ASI Excavated More Questions Than Answers in Ayodhya

Published: 29.08.2003
Updated: 31.01.2011

The Times Of India

Royden D'Souza, TNN, Aug 29, 2003, 02.48am IST


The Archaeological Survey of India (ASI) dig at the disputed Ayodhya site just might have succeeded in digging up the Indian equivalent of the 'Shroud of Turin'. The picture emerging from the information in various ASI reports from 1954 - including the one released this week - remains hazy and vague about a key period in Indian history. More importantly, say scholars, the ASI has failed to shed any light on the site's link to Lord Rama, the key issue in the entire political controversy.

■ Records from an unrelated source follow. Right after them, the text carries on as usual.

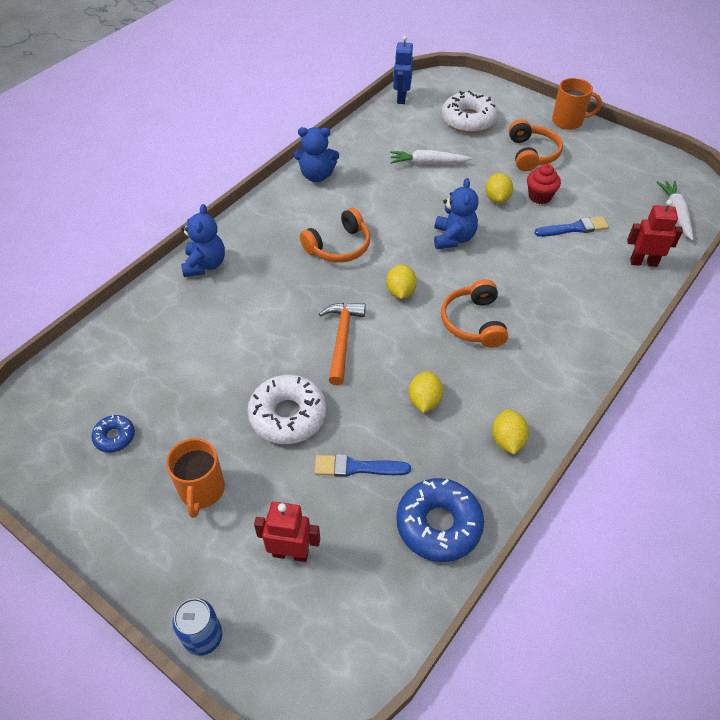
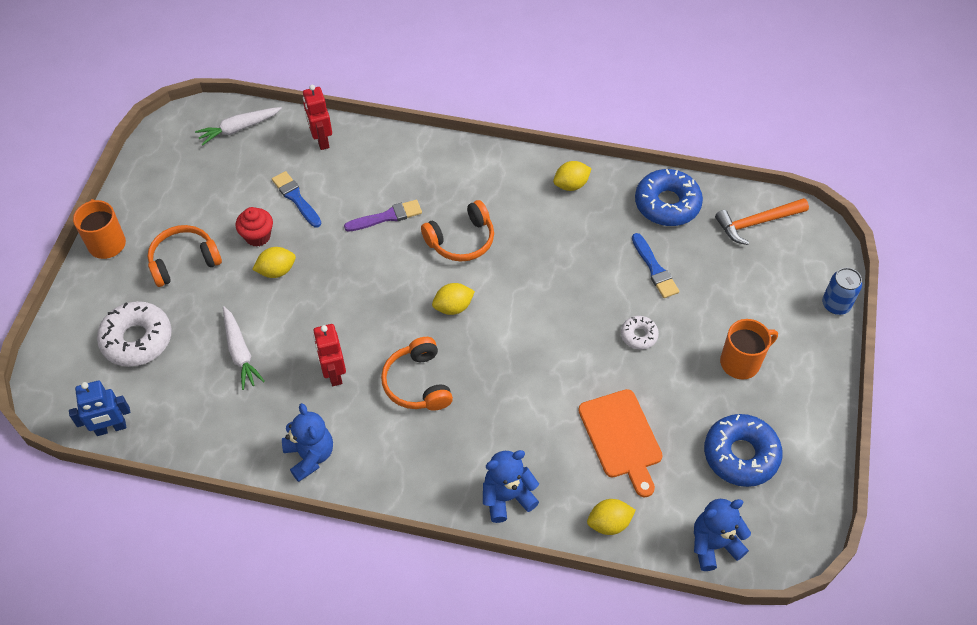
camera: 115 degrees left, 5 degrees up
(114, 437) = (740, 455): blue donut -> blue donut, size x1.91
(198, 355) = (621, 438): none -> orange cutting board
(288, 415) = (639, 335): white donut -> white donut, size x0.52
(290, 553) = (747, 281): red robot -> red robot (334, 373)
(339, 246) = (417, 383): orange headphones -> orange headphones turned 135 degrees counterclockwise
(342, 339) = (536, 330): orange hammer -> orange hammer (756, 223)
(424, 401) = (566, 247): yellow lemon -> yellow lemon (609, 523)
(453, 238) = (356, 289): blue teddy bear -> blue teddy bear (714, 544)
(526, 279) = (387, 217): none -> purple brush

According to an archaeologist involved in the 1976 digs at Hanuman Garhi and Sita-ki-Rasoi in Ayodhya headed by Prof B B Lal, all that the ASI report does is establish beyond doubt the presence of a structure beneath the demolished Babri mosque, and push the antiquity of the site back by six centuries. Prof Lal's report, published in the Indian Archaeology Review of 1976-77, dates the antiquity of the site to circa 7th century BC, while the present ASI report says the site dates back to the "middle of the 13th century BC".

Beyond this, the ASI report says absolutely nothing about the dedication of the structure to - or its association with - Lord Rama. Like the 1976 study, the present ASI report indicates that the Northern Black Polished Ware-using people were the first settlers at the site; and both identify the presence of Sunga, Kushan and Gupta periods, with human occupation till 11th century AD.

Importantly, both reports push the antiquity of the site to within 600 years of each other, seven centuries before the Christian era began; and finally, both indicate a subterranean structure dating back to the 11-12 century AD. But that's where the clarity ends and the puzzles start piling up.

According to archaeologists, there existed a 'Dark Age' in Indian history from the end of the Harappa culture up to beginning of 6th century BC. Little was excavated and recorded of this till 1954, when Lal published his findings of an excavation at Hastinapur. The discovery, dating and chronology of the various periods of the excavated site were of key value on three counts.

This was the first well-directed step towards shedding light on the 'Dark Age'; second, this discovery of Hastinapur - the famed capital city of the Kauravas in the Mahabharata - was the first substantial proof providing an archaeological link between the epic and 'actual history'. Third, this excavation placed the antiquity of Hastinapur to around 12th century BC. As Ramayana predates Mahabharata, experts place three centuries between the two and expect sites connected to the Ramayana to date back to around 1500 BC or even earlier.